### Task prompt
In the text on collaborative combat aircraft, how many test flights has the Royal Australian Air Force made with Boeing Australia's MQ-28 Ghost Bat?

Andrew Van Timmeren, whose perspective spans from flying F-22 Raptors to become Anduril’s director–air dominance systems, amplified the move toward CCA-NGAD. “The Raptor is amazing at when it does,” the former pilot whose call sign was “Scar” told IUS. “The B-21, a very awesome capability, is something like $600 million a copy. One of the things CCA provides is relevant combat capability for an affordable price. You want to get to a lot more airborne, democratized capabilities across the formation to facilitate overall combat effectiveness.”

The U.S. isn’t the only interested party looking at CCA. The Royal Australian Air Force has made more than 100 test flights with Boeing Australia’s MQ-28 Ghost Bat. Project Mosquito was the United Kingdom’s try at a Lightweight Affordable Novel Combat Aircraft (LANCA), though this loyal wingman concept was cancelled, reportedly for cost and efficiency reasons.

And as shown in its recent military parade, China is ramping up CCA-compatible fighter squadrons to project power even as the United States has to do the same across great expanses far from home (details in https://insideunmannedsystems.com/china-reveals-large-new-stealth-fighter-drones-alongside-collaborative-combat-aircraft/).

Can this major pivot toward manned-unmanned teaming be delivered with clarity, on time and on budget? In May, the Army shelved its FTUAS reconnaissance-surveillance program to sort out priorities and technology requirements—after seven years of development. CCAs are set to cost just a fraction of what a frontline fighter does, but at millions of dollars times 1,000 units, “cheap” is a relative term—especially when the manned F-47 controlling fighter’s demand for major funding has given Congress pause. The FY26 defense budget accelerates the commitment to CCA, but Pentagon commitments have a long record of ballooning, forcing hard choices: the Navy’s F/A-XX Next-Generation Carrier-Based Fighter budget yo-yoed this year, first cut by about 80%, perhaps to fund the F-47, with reinstatements now under discussion. Even well-funded manufacturers risk investments made in the face of uncertainty.

[Landmark coordinate records]
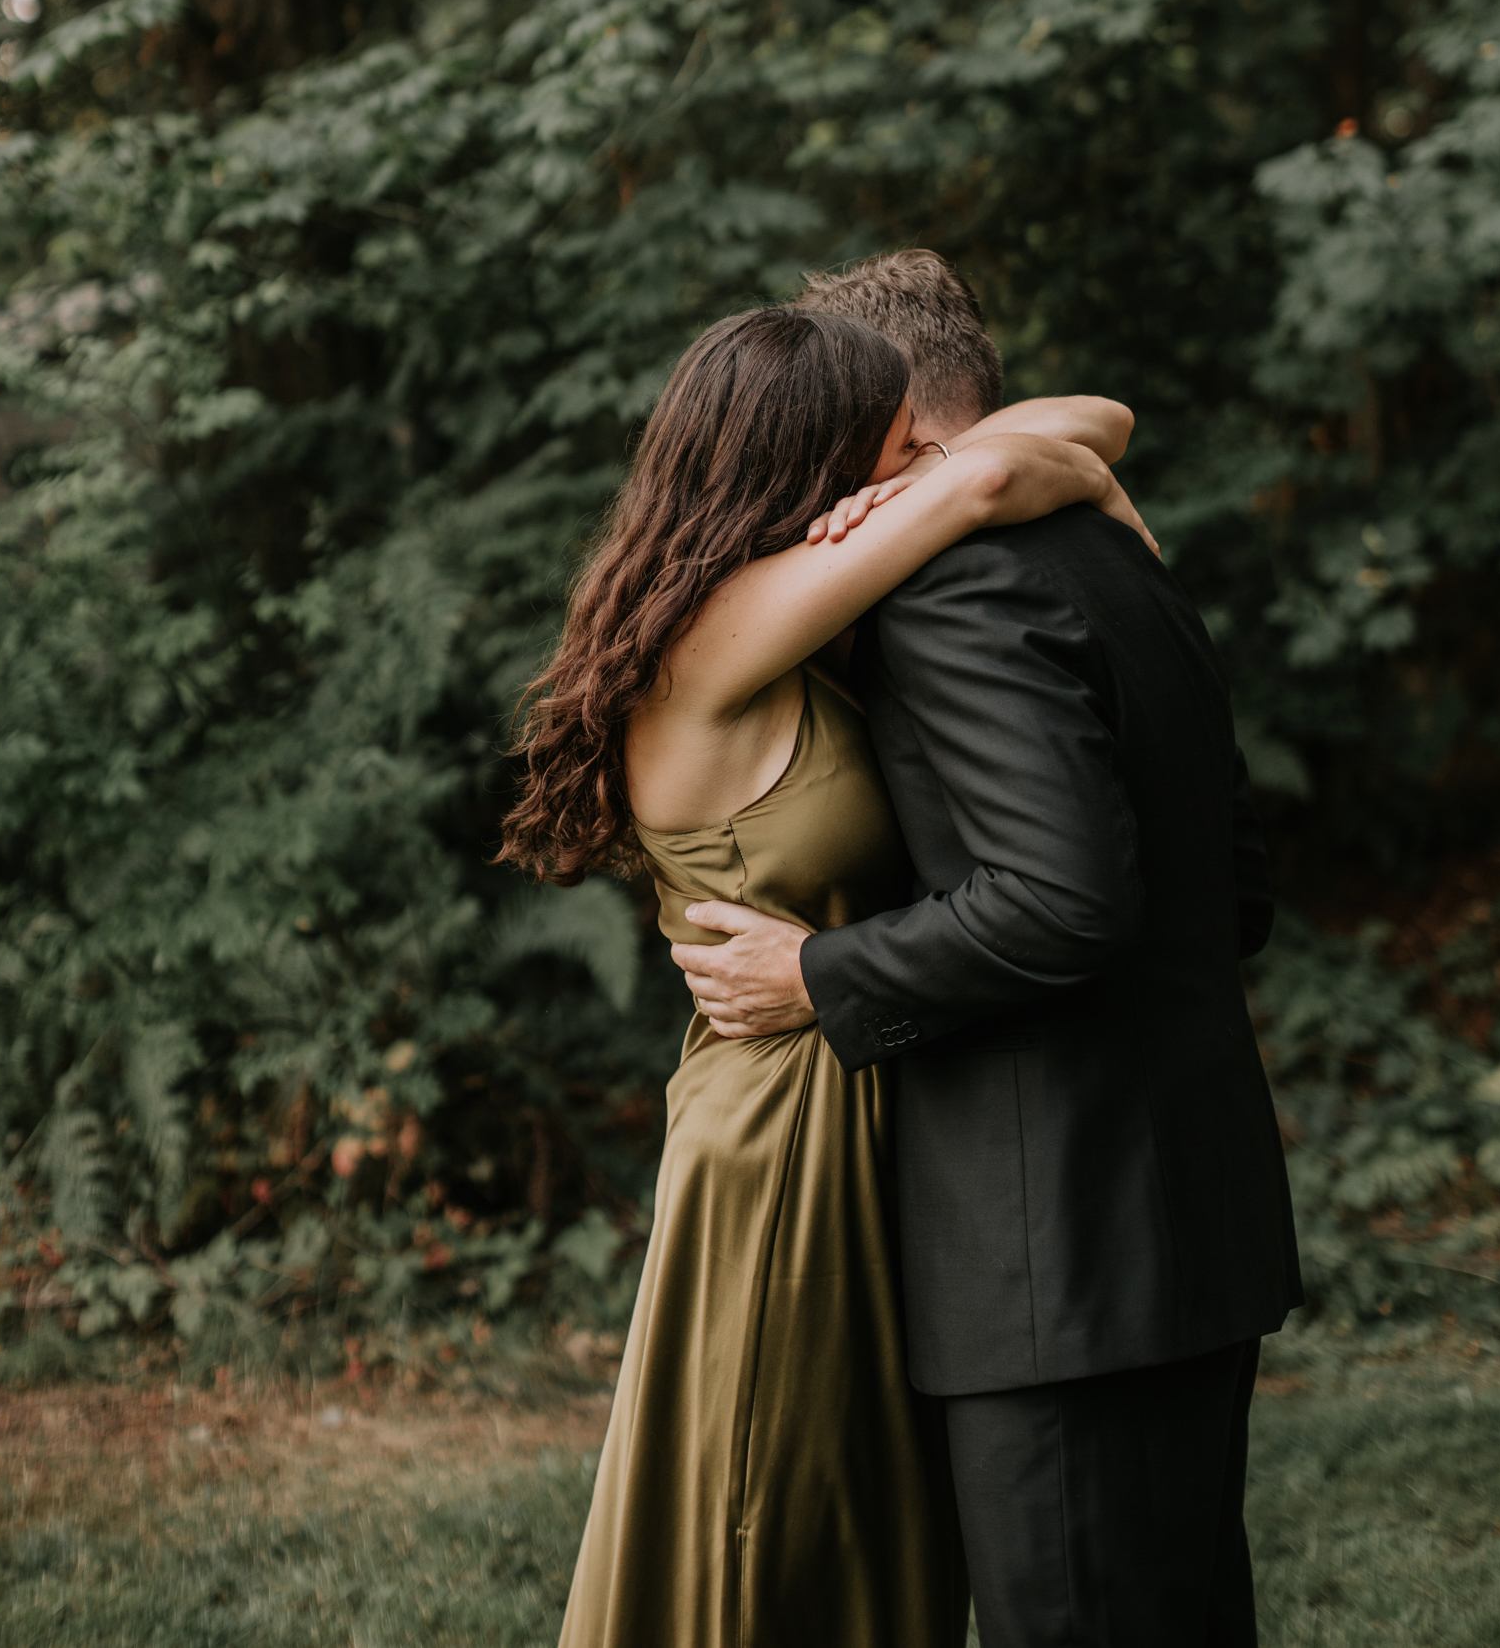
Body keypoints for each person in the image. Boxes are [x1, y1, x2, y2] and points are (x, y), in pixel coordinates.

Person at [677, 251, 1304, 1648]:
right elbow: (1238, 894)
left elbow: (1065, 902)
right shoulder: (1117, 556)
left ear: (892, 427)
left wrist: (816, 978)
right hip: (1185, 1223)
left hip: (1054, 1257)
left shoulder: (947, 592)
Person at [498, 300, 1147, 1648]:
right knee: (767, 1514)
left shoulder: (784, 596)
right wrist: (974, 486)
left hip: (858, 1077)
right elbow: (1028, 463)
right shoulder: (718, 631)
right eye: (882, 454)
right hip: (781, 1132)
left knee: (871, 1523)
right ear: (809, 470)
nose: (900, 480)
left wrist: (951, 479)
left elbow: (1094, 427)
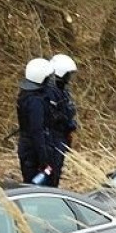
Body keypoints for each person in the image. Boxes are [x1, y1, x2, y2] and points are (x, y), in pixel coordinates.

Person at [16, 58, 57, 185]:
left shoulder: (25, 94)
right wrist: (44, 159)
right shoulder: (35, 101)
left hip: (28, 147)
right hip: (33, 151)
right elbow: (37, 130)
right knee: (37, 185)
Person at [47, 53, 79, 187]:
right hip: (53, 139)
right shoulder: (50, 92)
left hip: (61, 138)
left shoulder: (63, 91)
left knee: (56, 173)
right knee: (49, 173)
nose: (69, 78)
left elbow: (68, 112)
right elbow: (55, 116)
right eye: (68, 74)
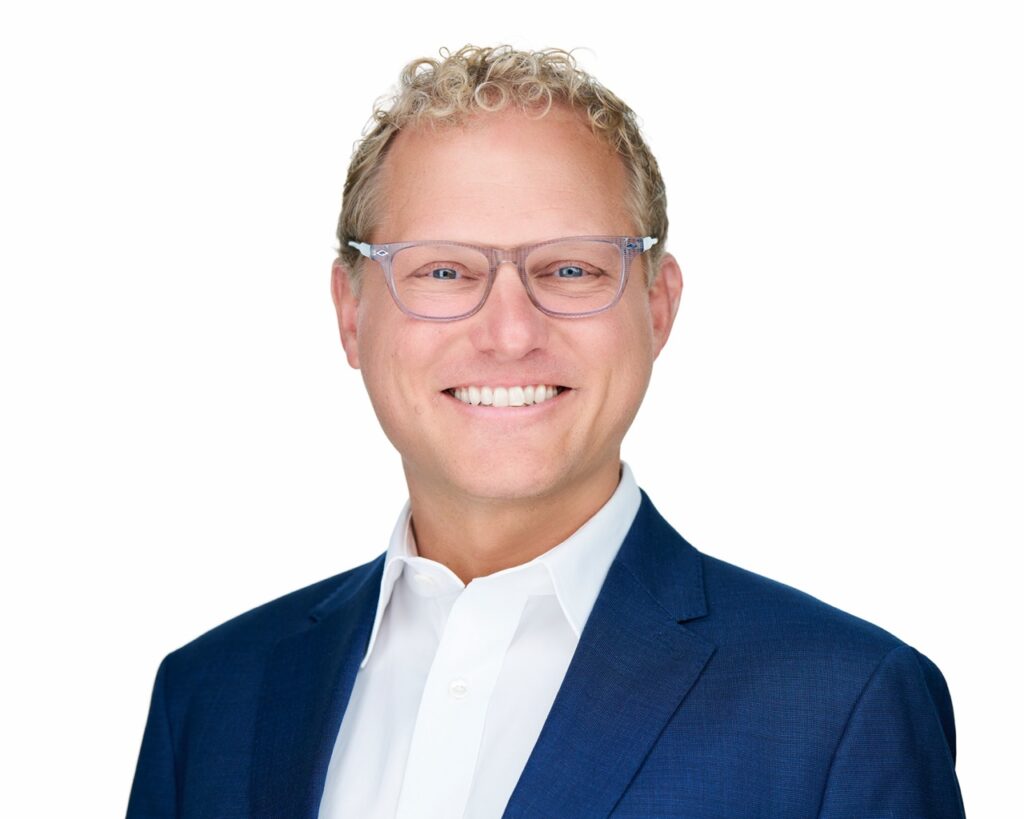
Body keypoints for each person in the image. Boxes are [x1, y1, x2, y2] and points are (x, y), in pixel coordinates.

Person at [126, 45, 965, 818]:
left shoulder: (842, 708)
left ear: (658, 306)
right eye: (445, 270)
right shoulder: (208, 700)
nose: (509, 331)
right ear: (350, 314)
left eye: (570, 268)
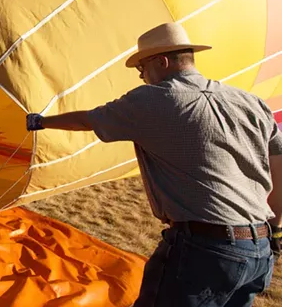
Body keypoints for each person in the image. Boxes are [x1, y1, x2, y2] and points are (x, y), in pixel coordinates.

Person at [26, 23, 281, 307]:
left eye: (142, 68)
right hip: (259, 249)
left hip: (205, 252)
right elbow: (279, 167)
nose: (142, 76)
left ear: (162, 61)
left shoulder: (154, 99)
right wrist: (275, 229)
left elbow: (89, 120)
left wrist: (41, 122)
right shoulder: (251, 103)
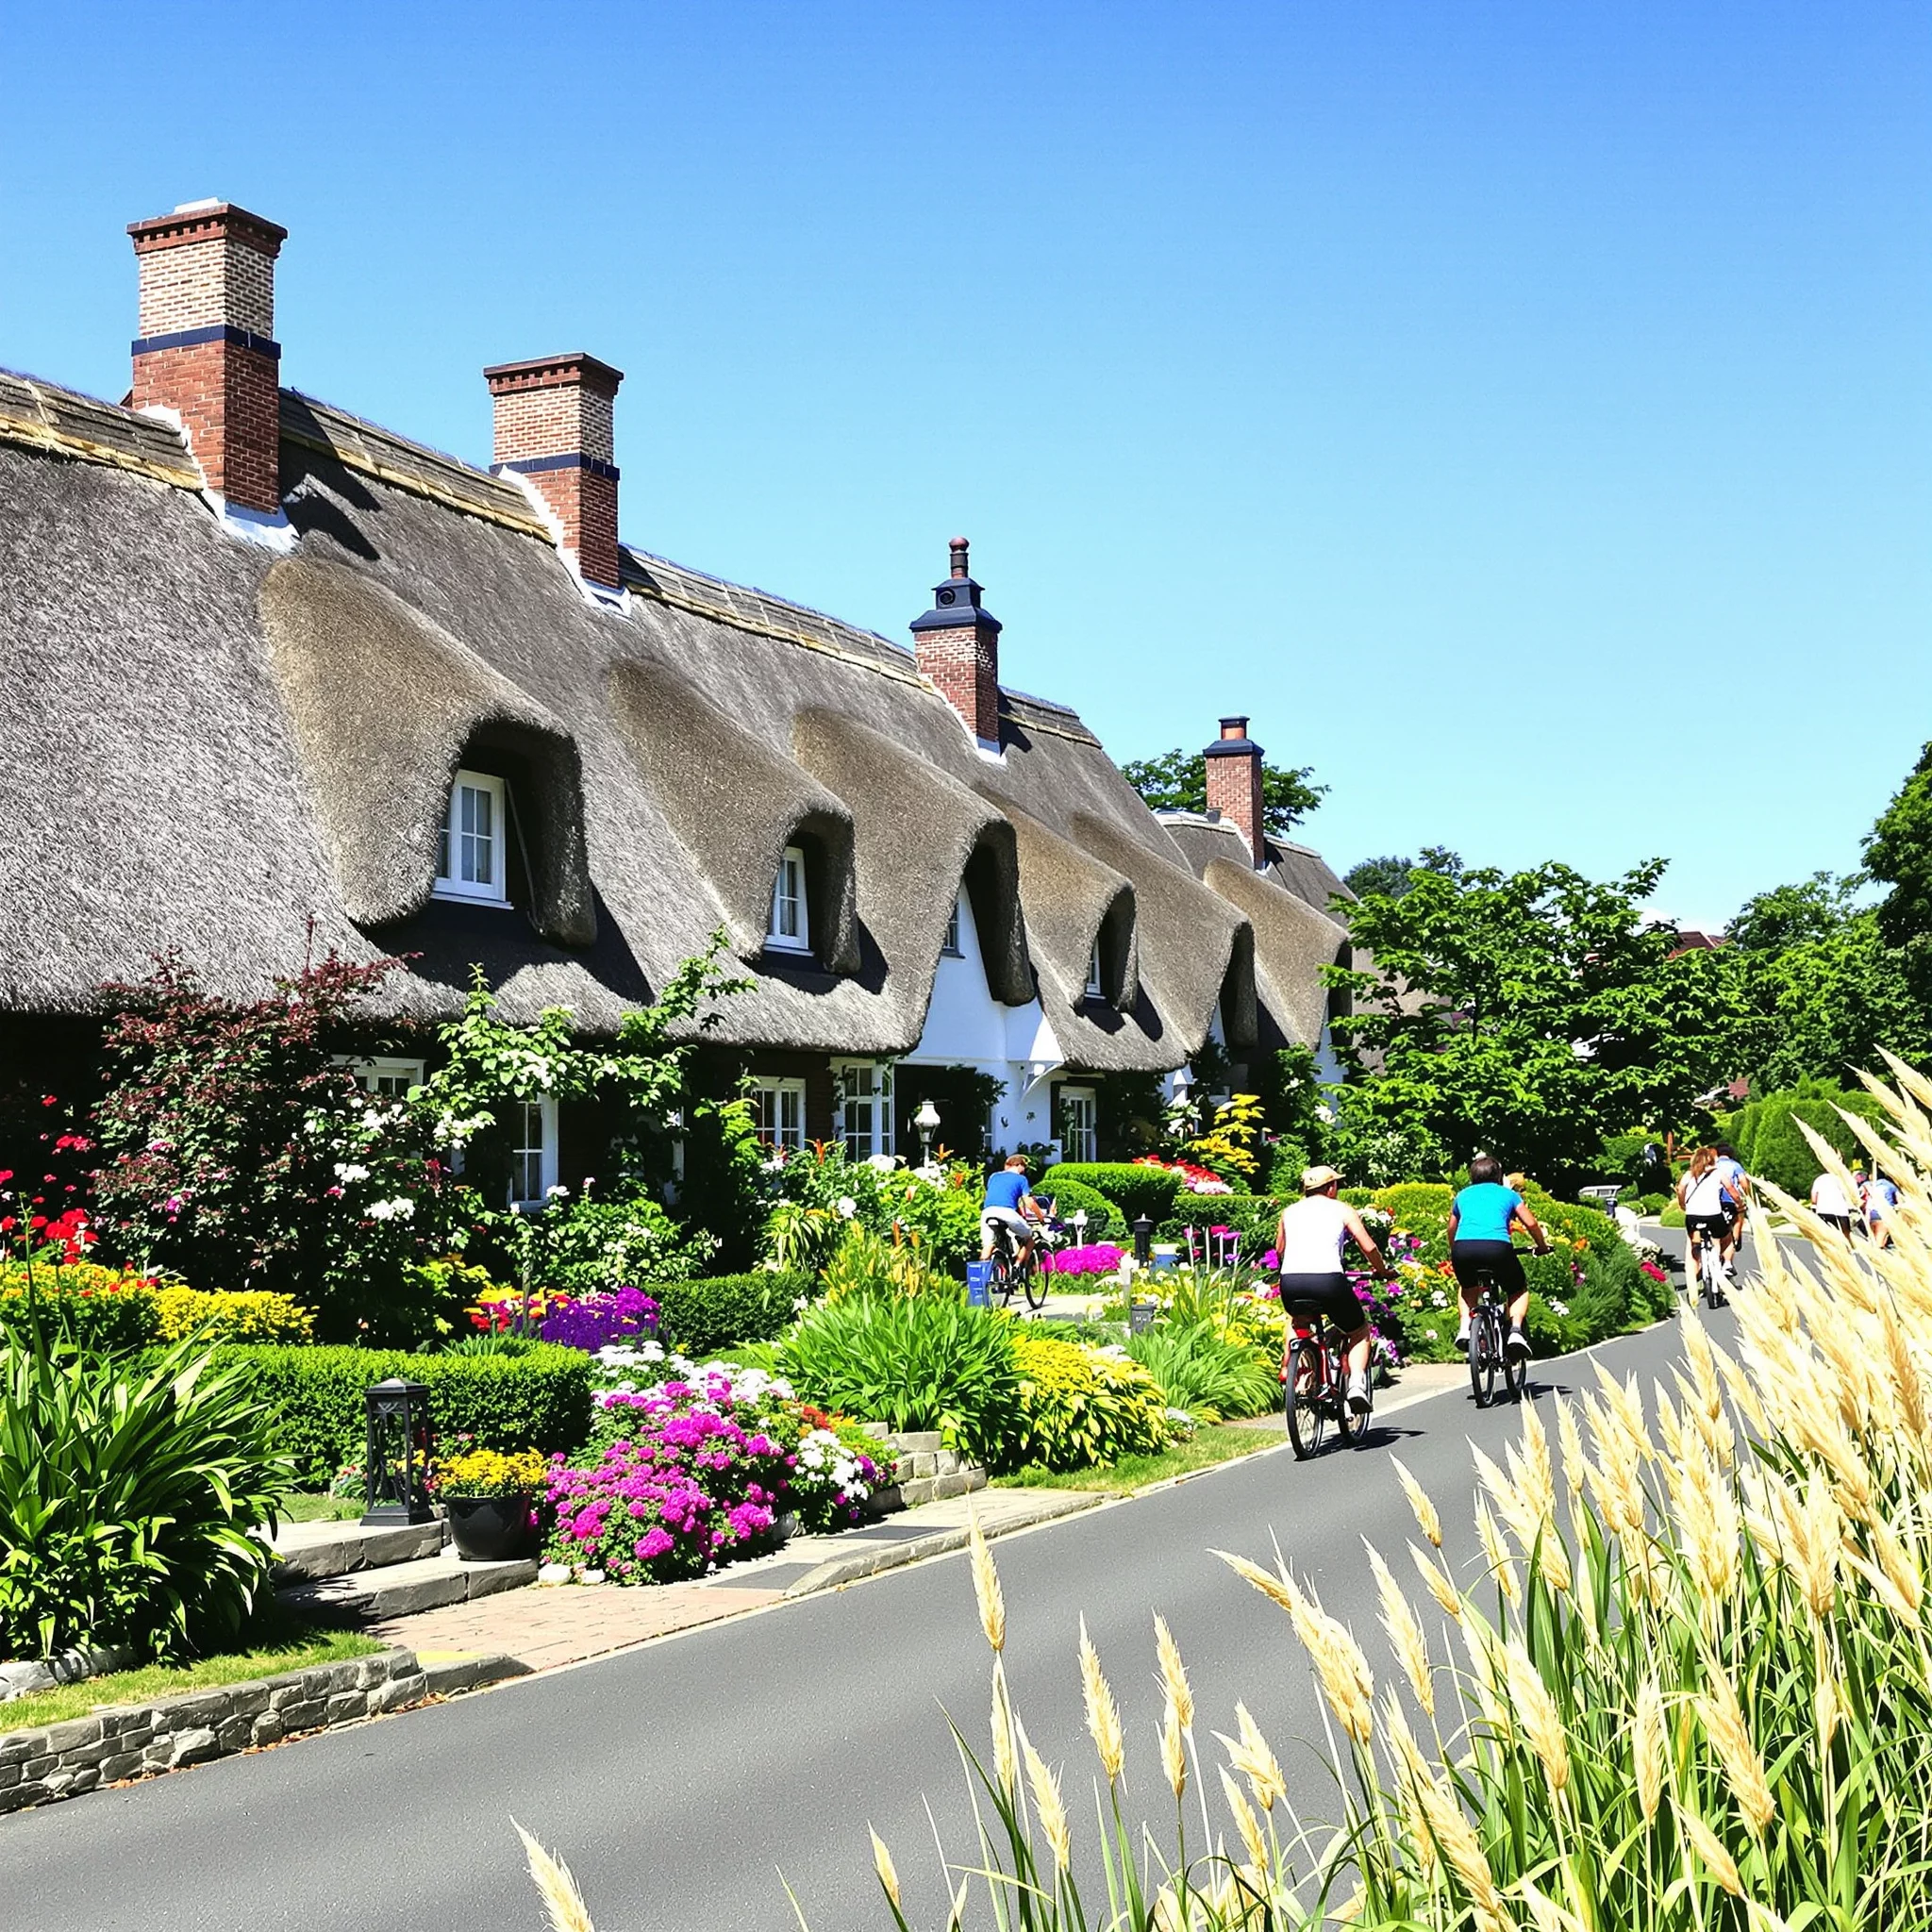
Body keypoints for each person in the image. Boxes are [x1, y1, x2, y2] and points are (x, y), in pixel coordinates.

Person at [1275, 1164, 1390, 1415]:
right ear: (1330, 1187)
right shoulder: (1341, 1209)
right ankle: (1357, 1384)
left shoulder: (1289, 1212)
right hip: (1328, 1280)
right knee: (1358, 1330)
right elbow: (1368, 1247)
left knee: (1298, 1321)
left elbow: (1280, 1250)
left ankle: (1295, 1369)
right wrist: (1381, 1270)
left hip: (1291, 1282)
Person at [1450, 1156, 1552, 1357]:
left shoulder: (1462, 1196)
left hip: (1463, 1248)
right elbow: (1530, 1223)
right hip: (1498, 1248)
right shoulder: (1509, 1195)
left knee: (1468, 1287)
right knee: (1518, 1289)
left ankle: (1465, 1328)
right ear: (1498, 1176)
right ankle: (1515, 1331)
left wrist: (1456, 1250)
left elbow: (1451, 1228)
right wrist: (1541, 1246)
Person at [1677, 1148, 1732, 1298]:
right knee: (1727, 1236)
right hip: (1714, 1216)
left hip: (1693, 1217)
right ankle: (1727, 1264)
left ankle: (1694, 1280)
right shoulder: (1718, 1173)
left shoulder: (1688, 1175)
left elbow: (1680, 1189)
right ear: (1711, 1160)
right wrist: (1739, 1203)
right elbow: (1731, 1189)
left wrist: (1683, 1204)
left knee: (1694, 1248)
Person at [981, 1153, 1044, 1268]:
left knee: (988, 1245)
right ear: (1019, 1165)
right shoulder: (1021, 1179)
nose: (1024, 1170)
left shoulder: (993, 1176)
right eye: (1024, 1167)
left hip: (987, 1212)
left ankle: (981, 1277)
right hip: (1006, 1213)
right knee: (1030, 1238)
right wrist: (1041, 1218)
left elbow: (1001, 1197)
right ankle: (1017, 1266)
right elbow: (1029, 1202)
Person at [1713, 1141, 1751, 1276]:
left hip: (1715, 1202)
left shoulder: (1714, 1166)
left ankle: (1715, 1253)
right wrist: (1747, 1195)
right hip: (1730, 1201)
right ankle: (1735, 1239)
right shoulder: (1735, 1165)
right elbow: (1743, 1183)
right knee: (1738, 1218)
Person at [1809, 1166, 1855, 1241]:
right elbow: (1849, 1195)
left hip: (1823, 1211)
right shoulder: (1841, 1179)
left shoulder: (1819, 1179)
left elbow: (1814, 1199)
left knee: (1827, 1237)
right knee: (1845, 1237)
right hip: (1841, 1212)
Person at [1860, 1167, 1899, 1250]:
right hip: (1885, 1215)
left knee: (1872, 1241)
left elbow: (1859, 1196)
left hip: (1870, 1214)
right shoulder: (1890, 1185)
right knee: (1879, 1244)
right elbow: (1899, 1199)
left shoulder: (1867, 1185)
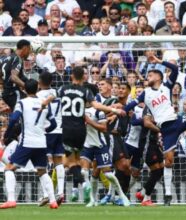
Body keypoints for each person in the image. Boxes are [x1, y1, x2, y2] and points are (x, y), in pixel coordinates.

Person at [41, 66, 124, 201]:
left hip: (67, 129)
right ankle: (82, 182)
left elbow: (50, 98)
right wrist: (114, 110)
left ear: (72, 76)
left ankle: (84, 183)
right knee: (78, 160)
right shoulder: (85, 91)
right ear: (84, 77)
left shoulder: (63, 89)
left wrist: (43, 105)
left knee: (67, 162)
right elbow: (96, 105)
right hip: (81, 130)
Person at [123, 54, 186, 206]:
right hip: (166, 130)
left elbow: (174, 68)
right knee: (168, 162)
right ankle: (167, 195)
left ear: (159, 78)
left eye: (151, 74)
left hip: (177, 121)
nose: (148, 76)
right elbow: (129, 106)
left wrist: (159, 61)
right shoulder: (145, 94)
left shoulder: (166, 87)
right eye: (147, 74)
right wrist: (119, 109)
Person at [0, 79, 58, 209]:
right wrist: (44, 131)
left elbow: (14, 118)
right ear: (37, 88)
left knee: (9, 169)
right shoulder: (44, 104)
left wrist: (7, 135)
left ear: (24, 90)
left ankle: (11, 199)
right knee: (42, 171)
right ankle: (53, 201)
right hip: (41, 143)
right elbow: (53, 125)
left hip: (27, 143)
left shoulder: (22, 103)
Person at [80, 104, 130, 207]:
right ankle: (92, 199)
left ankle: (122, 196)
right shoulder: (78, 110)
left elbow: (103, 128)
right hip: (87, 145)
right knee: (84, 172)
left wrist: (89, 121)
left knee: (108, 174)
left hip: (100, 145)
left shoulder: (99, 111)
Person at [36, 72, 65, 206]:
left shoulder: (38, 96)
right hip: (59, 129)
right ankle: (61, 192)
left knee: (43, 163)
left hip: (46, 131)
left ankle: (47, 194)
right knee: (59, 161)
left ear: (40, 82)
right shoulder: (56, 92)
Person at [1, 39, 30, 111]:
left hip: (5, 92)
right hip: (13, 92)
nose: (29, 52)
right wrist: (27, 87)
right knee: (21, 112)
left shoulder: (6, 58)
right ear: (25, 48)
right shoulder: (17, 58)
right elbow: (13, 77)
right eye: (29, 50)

### Exercise answer
More than 100.